Tombstone  LbNA # 65780

OwnerGiant Eyeball!    
Placed DateSep 12 2013
CountyTravis
Location2107 Goodrich Ave, Austin, TX
Boxes1
Found ByPI Joe
Last UpdateNov 1 2013

Clues

lyrical inspiration:
Look at all the plans I made
Falling down like scraps of paper
I will leave them
Where they lie to remind me

From the past a rumor comes
Don't let it keep dragging you down
Throw the memory in an open fire
And you'll be free

Roll back the tombstone
Let the saints appear
Roll back the tombstone
Then make a new man out of me

Beware of the passenger
The train already left the station
We are neither at home nor at work
We are moving

Listen to the howling of steel
A face betraying no emotion
Like you never had a chance to be
Wild and free

Roll back the tombstone
Let the saints appear
Roll back the tombstone
'Til the Lone Ranger rides again
Rides again in your mind

Ride across the open plain
All the way and back again, back again

Listen to the howling of steel
A face betraying no emotion
You never had a chance to be
Wild and free

Roll back the tombstone
Let the saints appear
Roll back the tombstone
'Til the Lone Ranger rides again
Rides again in your mind

Roll back the tombstone
Let the saints appear
Roll back the tombstone
Then make a new man out of me, out of me

Roll back the tombstone



find the box:
Go to 2107 Goodrich Ave in South Central Austin.
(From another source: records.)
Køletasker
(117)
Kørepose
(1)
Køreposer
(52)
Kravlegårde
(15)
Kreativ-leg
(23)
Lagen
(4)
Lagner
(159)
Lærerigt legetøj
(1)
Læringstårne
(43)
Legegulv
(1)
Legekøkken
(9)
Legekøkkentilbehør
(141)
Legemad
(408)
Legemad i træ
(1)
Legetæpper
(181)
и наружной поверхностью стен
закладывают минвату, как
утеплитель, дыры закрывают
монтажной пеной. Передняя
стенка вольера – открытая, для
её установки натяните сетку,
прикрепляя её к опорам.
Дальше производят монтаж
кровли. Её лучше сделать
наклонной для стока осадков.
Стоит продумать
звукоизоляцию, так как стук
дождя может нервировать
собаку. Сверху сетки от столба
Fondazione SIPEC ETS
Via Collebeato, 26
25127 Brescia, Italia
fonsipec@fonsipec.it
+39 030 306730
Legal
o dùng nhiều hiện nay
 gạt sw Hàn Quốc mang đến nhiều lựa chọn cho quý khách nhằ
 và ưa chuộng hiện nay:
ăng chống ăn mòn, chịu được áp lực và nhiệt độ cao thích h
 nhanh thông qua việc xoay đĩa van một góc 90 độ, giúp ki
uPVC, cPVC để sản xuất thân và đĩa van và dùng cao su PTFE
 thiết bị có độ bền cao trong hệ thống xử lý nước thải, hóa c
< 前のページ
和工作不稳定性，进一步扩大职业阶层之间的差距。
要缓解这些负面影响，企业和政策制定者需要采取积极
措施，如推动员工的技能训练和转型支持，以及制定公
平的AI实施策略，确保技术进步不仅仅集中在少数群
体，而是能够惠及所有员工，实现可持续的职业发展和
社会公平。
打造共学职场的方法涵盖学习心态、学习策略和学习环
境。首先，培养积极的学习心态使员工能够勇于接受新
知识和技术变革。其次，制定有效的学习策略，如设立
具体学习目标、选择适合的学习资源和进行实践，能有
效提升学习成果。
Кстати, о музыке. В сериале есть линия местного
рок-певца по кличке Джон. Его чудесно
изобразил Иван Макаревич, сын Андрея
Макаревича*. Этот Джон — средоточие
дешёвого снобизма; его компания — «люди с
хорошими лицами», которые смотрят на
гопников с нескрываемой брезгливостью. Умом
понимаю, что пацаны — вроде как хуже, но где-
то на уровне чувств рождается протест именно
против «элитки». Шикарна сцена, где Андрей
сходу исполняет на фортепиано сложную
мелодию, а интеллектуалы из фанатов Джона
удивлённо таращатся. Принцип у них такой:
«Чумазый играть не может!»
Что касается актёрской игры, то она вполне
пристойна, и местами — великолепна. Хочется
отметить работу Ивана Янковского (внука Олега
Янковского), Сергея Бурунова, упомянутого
Stand facing a boarded-up, small white cinderblock building which is what remains of The Barton Springs Baptist Church. Walk down the right side of the lot with the church on your left and a wooden fence that separates you from an apartment complex on your right. Go to the end of the fence and then walk another 16 steps. Look left to 2 multi-trunked ligustrums. The box is held by the smaller tree on the left, the one directly behind the church. Please make sure you put enough rocks and leaves back to completely hide the box. If you look behind the apartment complex, towards the back right corner of the lot, you will see the broken tombstones of a small abandoned graveyard. This is one of the first African-American cemeteries in Central Texas, with burials dating from 1866.